=== Given data ===

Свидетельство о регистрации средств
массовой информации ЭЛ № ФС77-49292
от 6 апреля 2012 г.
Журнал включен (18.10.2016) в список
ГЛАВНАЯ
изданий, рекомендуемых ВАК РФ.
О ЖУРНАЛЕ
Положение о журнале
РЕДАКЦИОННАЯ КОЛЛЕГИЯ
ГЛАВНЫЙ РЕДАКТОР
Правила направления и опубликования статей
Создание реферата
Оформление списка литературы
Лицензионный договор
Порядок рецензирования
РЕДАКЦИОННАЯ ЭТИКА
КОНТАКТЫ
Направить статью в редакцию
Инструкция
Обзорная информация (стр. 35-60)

===

# Instruction
The response should contain only a verbatim copy of the lines from the line with "Направить статью в редакцию" to the final line of the records.

# Exercise result
Направить статью в редакцию
Инструкция
Обзорная информация (стр. 35-60)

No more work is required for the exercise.